• _Work instructions_: The answer must consist only of the lines from the line with "spectator in stands, located at <box>22,317,56,390</box>" to the line with "spectator in stands, located at <box>710,236,781,321</box>", both included, exactly as they stand below.

[[ Working data open ]]

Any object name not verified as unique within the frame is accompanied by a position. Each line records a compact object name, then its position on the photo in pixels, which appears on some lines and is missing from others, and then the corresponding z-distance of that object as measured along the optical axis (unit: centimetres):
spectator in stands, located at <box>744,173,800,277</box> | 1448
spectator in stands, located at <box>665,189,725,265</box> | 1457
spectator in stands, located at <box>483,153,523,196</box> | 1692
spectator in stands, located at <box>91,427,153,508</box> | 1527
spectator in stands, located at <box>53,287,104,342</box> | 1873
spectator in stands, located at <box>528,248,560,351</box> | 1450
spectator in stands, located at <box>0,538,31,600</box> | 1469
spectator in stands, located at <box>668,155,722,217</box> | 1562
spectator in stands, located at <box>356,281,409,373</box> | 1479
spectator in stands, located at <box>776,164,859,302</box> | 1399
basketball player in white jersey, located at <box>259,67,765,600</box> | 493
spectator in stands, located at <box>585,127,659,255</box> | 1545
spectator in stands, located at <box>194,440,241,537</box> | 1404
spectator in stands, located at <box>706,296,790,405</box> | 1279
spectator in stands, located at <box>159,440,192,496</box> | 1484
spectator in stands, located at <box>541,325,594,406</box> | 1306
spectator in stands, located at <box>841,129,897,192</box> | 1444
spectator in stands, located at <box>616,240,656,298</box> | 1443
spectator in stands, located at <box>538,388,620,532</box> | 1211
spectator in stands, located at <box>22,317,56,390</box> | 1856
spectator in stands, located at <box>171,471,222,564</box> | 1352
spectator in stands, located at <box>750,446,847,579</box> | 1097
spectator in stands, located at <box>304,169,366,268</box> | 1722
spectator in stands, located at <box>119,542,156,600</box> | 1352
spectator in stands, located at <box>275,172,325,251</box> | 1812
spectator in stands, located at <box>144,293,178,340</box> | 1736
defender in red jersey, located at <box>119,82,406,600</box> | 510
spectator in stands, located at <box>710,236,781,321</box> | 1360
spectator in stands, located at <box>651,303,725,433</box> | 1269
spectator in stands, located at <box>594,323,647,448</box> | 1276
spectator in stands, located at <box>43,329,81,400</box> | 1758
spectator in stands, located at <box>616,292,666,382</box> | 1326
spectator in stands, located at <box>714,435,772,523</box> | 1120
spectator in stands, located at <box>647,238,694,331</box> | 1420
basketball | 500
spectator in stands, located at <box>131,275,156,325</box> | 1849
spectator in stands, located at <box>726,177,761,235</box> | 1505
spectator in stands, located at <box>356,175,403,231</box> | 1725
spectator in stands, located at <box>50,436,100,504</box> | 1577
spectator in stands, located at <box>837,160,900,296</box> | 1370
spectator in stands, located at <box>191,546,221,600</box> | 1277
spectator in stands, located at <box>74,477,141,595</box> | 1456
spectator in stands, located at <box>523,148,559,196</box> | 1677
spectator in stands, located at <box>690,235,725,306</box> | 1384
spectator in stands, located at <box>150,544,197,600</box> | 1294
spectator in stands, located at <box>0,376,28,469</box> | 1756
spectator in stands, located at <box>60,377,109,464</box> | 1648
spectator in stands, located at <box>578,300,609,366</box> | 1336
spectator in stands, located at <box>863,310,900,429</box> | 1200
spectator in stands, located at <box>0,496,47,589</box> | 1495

[[ Working data closed ]]

• _Answer to this problem_:
spectator in stands, located at <box>22,317,56,390</box> | 1856
spectator in stands, located at <box>171,471,222,564</box> | 1352
spectator in stands, located at <box>750,446,847,579</box> | 1097
spectator in stands, located at <box>304,169,366,268</box> | 1722
spectator in stands, located at <box>119,542,156,600</box> | 1352
spectator in stands, located at <box>275,172,325,251</box> | 1812
spectator in stands, located at <box>144,293,178,340</box> | 1736
defender in red jersey, located at <box>119,82,406,600</box> | 510
spectator in stands, located at <box>710,236,781,321</box> | 1360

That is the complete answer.